SARS-CoV-2 variants of concern
The B.1.1.7 variant, which was originally identified in the UK, from where it soon spread replacing almost completely the former strains and becoming rapidly predominant, has already been detected in as many as 83 different countries (2). This SARS-CoV-2 strain is characterized by six polymorphisms in the sequence encoding for the spike protein and a dozen in other genomic regions, the most important of which is perhaps the amino acid change N501Y (Asparagine to Tyrosine substitution in position 501) of the spike protein (Table 1) (4). The main consequence is that viral particles bearing this polymorphism display clearly enhanced binding affinity to their natural host receptor angiotensin converting enzyme 2 (ACE2), which appears to result in higher viral load and enhanced transmissibility compared to the wild type virus (5,6). According to information garnered from viral spread in three English regions, this variant seems characterized by 56% increased transmission potential [95% credible interval (CrI), 50–74%] compared to the wild-type strain first reported in Wuhan, thus translating into a basic reproduction number (R0) of approximately 4.90 (Table 1) (2). Moreover, while it remains unclear and further investigation including adjustment for confounding factors (such as increased hospital patient burden) is required, some early data has suggested increased mortality for the B.1.1.7 strain (7).
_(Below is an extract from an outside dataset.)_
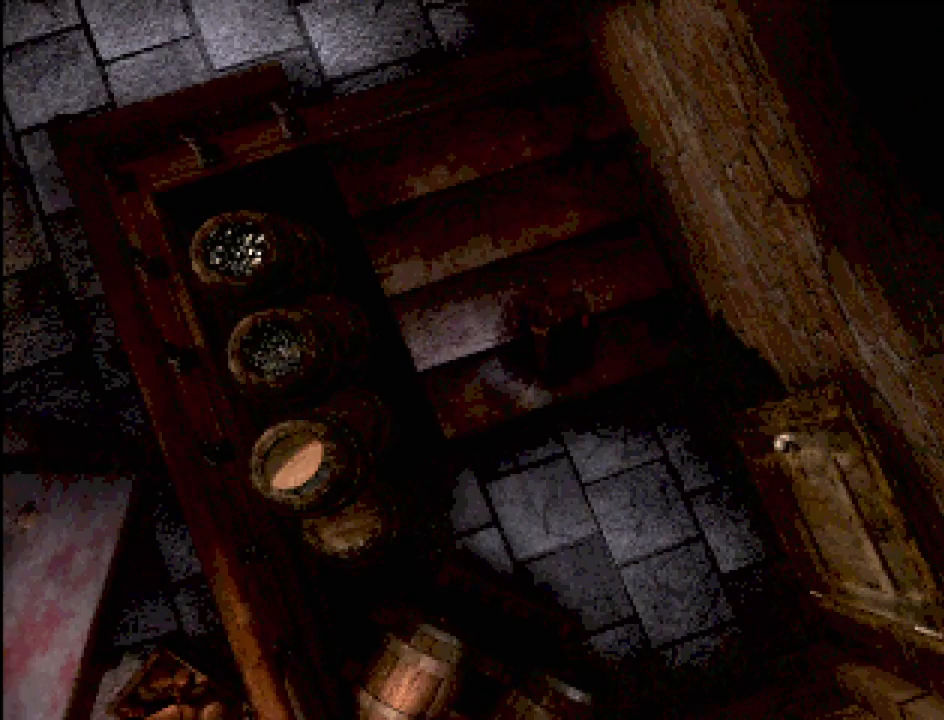
{"buttons": [], "events": []}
The B.1.351 variant, initially detected in South Africa, has also rapidly spread around the world. Thus SARS-CoV-2 strain is characterized by nine polymorphisms in the sequence encoding for the spike protein and a dozen in other genomic regions, the most important of which are again the amino acid change N501Y (Asparagine to Tyrosine substitution in position 501), but also the E484K polymorphism (Glutamic acid to Lysine substitution in position 484), and the amino acid change D614G (Aspartic acid to Glycine substitution in position 614) all in the spike protein (Table 1) (4). Beside the previously mentioned enhanced transmissibility of viral variants containing the N501Y mutations, additional concern has been raised that the E484K mutation within the receptor biding domain (RBD) of the spike protein may enable the virus to partially escape recognition by the host immune system, as attested be repeated evidence of decreased neutralization potency of convalescent plasma and sera from vaccinated individuals (8). The concomitant presence of the G614 polymorphism would then magnify virus infectivity. Therefore, patients infected with this strain may display higher viral load and shedding than those with the D614 polymorphism, thus being at higher risk of developing more severe illness and also being more infective (9). Preliminary evidence suggests that this B.1.351 variant may be characterized by 50% higher transmission potential (95% CrI, 20–113%) compared to the wild-type strain first reported in Wuhan, which would hence translate into a R0 of approximately 4.71 (Table 1) (2).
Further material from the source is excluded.